Writer and Director: Paloma Zapata
Paloma Zapata’s docufiction La Singla is lovingly researched tribute to one of Spain’s most extraordinary flamenco dancers, Antoñita Singla. And her life story is extraordinary too. Born in 1948 in a Romani shanty town near Barcelona, she was found to be deaf and didn’t learn to speak till she was in her teens. Somehow attuned to her mother’s clapping hands, the child began to dance, practising obsessively and developing a dazzlingly wild, passionate style. Yet, as Zapata explores, La Singla, as she became known, was fuelled by overwhelming feelings of loneliness and anger, feelings that she could only express in dance.
For a short period from her late teens, La Singla was discovered by German jazz musicians, goes on tour and becames internationally famous.
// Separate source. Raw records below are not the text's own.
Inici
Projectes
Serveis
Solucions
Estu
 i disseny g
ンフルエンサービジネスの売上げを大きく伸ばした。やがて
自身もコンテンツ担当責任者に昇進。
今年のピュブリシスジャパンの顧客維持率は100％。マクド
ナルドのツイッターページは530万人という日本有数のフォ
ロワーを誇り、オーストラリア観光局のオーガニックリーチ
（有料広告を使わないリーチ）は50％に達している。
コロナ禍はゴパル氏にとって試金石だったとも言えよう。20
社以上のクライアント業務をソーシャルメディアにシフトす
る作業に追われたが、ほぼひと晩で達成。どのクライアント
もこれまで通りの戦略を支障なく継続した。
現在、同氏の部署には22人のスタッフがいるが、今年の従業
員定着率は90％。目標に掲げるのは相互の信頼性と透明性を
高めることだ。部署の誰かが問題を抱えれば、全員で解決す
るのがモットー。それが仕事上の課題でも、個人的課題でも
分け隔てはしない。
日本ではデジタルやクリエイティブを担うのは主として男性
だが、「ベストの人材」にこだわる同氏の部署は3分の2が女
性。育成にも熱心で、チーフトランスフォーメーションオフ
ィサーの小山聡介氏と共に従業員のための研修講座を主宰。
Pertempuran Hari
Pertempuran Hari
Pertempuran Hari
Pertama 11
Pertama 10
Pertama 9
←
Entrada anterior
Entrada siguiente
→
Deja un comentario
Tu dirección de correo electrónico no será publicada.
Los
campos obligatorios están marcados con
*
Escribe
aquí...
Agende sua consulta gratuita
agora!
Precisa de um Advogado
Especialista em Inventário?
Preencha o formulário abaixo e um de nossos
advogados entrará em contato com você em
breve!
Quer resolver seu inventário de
What fires Zapata is the fact that sometime later La Singla simply disappears. Nothing is heard of her for some fifty years. It’s not known if she’s still alive.
The opening of her film is impressive – the rhythmic sounds of a train clattering over wooden sleepers turns into the powerfully percussive sounds of flamenco. We get a glimpse of La Singla herself at about 16, performing her mesmerising dancing. In voice over, we hear a young woman talking about her fascination with La Singla after finding old footage of her on the internet. The dancer, she says, appeared both mysterious and deeply sad, dancing “as if she were undergoing an exorcism.”
We watch the young woman having a flamenco lesson with an inspirational teacher who is herself deaf, and who incorporates sign language into her dance. In these early scenes it’s easy to assume that the young woman is Zapata herself. But she is in fact a fictional character, Elena, and it is her fictional journey to discover the truth about La Singla which the film follows. It’s presumably a practical decision. The film is a modest one: Zapata not only writes and directs it, but acts as editor too.
At times, however, this docufictional approach leads to artificiality and longueurs. Several times Elena is used to deliver what is clearly exposition, articulating to a family member or a friend what she’s discovered. Particularly egregious is the clunky scene where she happens upon an elderly local in Barcelona who just happens to suggest she try a car dealership because it’s called Singla – and sure enough the owner is La Singla’s brother.
In reality, the archive material tells the story vividly without the need for this device. Apart from wonderful, though rare footage of La Singla dancing, there are newspaper reports of her success on the world stage in the 1960s. Also fascinating are extracts from the 1963 film Los Tarantos in which La Singla performed.
Above all, there is the memorable photography of Barcelona photographer Colita (the pseudonym of Isabel Steva Hernández), who captured powerful images of Romani life in the era in which La Singla was growing up and later photographed the dancer herself.
Elena is shown responding to all this material and repeatedly speculating on what went wrong in La Singla’s life. At 95 minutes the film feels over-extended; there are too many shots which feel like padding, too many plodding scenes of Helena Kaittani as Elena walking around looking intense. Some at least of the truth about La Singla is finally discovered, but it somehow feels disappointing. But the film is worthwhile as it preserves the memories of Spain’s greatest flamenco dancer.
La Singla is screening at the Raindance Film Festival 2023.